6. Return of the delivery can occur only after our written permission and according to our conditions. WARRANTY 1. Subject to the following restrictions, we grant for a period to be agreed by the warranty on our products. This guarantee is limited to posing factory defects and therefore does not malfunctions that are caused in any form of consumption or wear and tear of the parts supplied.
2. On additions or from third parties by us no longer warranted, then this gives us the third supplier.
3. The warranty expires if the other party or third parties engaged by him on improper use made of the delivery.

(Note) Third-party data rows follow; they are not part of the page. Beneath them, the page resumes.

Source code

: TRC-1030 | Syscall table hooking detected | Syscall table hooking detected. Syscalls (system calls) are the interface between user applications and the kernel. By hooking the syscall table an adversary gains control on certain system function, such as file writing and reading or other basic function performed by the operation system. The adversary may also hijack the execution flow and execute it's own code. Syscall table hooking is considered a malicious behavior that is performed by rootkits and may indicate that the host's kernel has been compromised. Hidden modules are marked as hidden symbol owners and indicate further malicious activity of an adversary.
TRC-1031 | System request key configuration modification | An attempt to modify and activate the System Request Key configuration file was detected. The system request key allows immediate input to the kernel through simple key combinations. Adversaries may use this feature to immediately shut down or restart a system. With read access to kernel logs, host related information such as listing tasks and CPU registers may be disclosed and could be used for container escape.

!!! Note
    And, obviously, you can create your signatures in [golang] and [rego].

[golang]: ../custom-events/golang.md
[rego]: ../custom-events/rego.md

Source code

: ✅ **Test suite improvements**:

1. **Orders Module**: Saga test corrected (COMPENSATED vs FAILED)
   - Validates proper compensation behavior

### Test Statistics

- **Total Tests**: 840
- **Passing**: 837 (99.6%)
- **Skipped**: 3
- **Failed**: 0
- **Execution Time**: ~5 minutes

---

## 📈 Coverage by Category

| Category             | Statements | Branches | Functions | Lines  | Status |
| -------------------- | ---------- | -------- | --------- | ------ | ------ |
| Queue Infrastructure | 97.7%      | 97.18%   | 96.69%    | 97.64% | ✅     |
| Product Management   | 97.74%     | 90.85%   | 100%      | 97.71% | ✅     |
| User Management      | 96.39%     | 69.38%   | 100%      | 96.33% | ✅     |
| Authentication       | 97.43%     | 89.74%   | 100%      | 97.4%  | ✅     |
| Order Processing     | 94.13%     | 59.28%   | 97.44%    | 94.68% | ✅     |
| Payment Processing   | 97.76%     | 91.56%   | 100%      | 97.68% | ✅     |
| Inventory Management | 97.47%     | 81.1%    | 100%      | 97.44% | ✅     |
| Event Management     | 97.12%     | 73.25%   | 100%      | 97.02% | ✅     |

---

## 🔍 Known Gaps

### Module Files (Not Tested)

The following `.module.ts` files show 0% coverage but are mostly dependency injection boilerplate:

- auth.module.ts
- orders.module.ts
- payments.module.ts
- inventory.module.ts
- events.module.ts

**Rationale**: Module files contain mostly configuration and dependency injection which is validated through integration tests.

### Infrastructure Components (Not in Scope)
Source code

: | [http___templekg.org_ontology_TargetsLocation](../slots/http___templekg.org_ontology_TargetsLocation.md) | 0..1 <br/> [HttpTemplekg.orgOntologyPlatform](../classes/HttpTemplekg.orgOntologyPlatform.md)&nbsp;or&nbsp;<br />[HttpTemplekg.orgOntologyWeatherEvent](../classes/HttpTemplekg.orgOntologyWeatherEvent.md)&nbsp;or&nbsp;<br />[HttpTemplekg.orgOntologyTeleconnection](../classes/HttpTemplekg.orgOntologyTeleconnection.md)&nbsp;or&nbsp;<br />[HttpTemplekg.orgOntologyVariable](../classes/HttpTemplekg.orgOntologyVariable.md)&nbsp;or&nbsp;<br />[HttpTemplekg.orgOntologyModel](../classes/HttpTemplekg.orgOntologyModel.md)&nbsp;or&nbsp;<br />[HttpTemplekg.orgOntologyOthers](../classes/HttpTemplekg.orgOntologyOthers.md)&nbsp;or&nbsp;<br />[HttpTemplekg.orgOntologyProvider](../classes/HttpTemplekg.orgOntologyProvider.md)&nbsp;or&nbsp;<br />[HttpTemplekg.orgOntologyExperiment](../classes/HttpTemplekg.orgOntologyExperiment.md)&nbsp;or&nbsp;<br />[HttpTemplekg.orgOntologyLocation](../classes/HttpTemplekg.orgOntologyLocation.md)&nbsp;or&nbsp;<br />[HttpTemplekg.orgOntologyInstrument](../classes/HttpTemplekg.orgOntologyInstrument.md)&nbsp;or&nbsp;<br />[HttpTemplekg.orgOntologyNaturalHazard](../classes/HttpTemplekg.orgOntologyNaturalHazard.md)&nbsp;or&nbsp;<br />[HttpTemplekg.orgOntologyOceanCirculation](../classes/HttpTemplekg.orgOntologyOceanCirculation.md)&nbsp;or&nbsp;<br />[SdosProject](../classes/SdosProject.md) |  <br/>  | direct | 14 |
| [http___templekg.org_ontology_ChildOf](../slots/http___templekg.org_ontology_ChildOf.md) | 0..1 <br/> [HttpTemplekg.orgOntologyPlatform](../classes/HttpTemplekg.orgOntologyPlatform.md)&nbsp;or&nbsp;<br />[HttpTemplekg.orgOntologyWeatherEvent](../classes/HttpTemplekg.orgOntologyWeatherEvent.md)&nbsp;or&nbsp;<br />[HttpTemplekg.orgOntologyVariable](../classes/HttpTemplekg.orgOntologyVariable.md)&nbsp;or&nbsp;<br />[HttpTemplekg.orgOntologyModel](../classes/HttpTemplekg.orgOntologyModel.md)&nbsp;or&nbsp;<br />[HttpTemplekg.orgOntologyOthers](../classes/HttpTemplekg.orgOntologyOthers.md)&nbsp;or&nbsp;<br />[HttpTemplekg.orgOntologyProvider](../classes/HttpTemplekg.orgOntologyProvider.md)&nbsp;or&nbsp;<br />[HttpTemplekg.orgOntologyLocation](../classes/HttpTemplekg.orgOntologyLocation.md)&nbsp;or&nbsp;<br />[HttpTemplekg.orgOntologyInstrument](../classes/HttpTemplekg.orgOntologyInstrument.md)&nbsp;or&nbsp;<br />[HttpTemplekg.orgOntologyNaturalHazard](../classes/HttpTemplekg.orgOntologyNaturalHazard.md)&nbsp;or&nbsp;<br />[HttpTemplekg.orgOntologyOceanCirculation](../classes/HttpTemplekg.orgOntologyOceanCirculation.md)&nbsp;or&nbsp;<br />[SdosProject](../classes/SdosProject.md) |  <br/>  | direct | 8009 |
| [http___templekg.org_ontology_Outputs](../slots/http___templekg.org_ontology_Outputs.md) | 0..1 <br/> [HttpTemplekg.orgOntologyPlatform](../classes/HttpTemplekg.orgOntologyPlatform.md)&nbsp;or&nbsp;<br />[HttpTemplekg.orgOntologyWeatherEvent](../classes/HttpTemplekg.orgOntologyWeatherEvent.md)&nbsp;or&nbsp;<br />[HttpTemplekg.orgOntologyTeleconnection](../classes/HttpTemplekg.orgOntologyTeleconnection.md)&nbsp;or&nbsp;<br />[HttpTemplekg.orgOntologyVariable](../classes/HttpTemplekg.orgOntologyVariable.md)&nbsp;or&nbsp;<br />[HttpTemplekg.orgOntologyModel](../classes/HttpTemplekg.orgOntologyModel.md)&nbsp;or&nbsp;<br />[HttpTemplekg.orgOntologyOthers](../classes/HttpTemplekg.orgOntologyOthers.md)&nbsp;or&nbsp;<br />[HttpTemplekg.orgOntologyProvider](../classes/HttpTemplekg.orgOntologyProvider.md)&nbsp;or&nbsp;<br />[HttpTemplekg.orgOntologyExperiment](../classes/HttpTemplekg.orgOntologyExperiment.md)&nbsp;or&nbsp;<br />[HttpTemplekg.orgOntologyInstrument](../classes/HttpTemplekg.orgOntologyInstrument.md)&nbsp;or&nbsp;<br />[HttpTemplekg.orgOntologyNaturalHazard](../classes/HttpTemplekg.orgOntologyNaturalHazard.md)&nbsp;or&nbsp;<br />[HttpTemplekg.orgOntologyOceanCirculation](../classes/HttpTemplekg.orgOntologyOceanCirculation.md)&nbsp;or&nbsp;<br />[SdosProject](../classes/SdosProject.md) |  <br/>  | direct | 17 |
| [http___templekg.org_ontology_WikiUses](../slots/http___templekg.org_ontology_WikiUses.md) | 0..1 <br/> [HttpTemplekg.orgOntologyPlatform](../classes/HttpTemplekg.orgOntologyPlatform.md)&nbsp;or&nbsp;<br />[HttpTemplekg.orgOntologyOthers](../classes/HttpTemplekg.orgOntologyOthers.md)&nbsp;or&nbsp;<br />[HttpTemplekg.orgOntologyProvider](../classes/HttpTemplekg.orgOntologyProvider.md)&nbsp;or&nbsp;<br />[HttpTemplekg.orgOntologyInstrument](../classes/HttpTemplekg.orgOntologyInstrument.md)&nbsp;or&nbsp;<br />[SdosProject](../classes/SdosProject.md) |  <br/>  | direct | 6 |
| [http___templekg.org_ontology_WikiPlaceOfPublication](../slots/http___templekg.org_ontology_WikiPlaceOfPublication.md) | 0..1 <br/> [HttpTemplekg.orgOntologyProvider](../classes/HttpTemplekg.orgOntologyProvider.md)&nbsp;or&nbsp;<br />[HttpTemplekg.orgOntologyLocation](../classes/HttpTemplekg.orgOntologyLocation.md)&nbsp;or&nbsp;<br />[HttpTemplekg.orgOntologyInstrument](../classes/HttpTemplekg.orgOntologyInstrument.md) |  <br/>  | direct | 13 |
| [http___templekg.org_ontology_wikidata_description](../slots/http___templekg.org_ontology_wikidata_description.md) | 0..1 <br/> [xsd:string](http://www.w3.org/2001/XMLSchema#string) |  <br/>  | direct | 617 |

4. The guarantee also expires if the other party and / or third parties engaged by modifying work to be performed provided.
5. We replace in order to meet our guarantee obligation, then the replaced parts become our property.
1. Goods delivered remain our property until such time as all our supplies and work performed under contract to be performed or supplies and activities, including interest and costs paid by the other party. In case of suspension of payments, bankruptcy, suspension of payments, liquidation of the other party, or death when the other party is a natural person, we are entitled to the order without notice or judicial intervention, wholly or partially cancel the unpaid portion of the delivery to recover. Cancellation and return to our right to compensation for loss or damage. In these cases any claim of ours on the other party immediately and payable in full.
2. Cases may by the other party in the ordinary course of its business be sold or used, but may not be given nor collateral as security for a claim third. 3. As guarantee for correct payment of all our claims, on any grounds whatsoever, we also obtain possessory pledge - the creation of the claim - in all those cases where the goods supplied by us are incorporated or to which they belong. The order signed by the other party and the following written acceptance by us as valid deed under the Act.
1. Goods delivered remain our property until such time as all our supplies and work performed under contract to be performed or supplies and activities, including interest and costs paid by the other party.
2. All payments made by the other party primarily to pay any interest and collection costs incurred by us and then to pay the oldest outstanding invoices.
3.If the other party: • in the state of bankruptcy, makes an assignment about a request for suspension of payment or seizure of all or a portion of its property is made, dies or is placed under guardianship, by force of law or of these conditions on its obligation fails, neglects an invoice or a portion thereof within the stipulated period, goes on strike or transfers his company or a significant portion thereof, including the contribution of its business in a prospective or existing company, or decides to change the objective of his company, we have by the mere occurrence of one of the constituents circumstances the law or the agreement, or any amount payable by the party based on the services provided by us, immediately and without any warning or notice is necessary to claim in its entirety, without prejudice to our right to recover costs, damages and interest.
INTEREST AND COSTS
1. If payment is not made within the period specified in the previous article has occurred, the other party in default from the invoice date and a rate of 1% per (part of) a month on the outstanding amount.
2. All judicial and extrajudicial costs shall be borne by the other party. The court costs include all actual costs of legal and procedural assistance during legal proceedings, which exceed the liquidation rate. The extrajudicial collection costs are at least 15% of the above, including interest owed by the other party.
All our offers, agreements and their implementation are subject to Dutch law.
All disputes, including those which only one party deems to be, arising from or related to the contract to which these conditions apply whether the conditions themselves and their interpretation or implementation, both factual and legal nature will be before the competent civil court within whose jurisdiction our home is located, unless the magistrate has jurisdiction.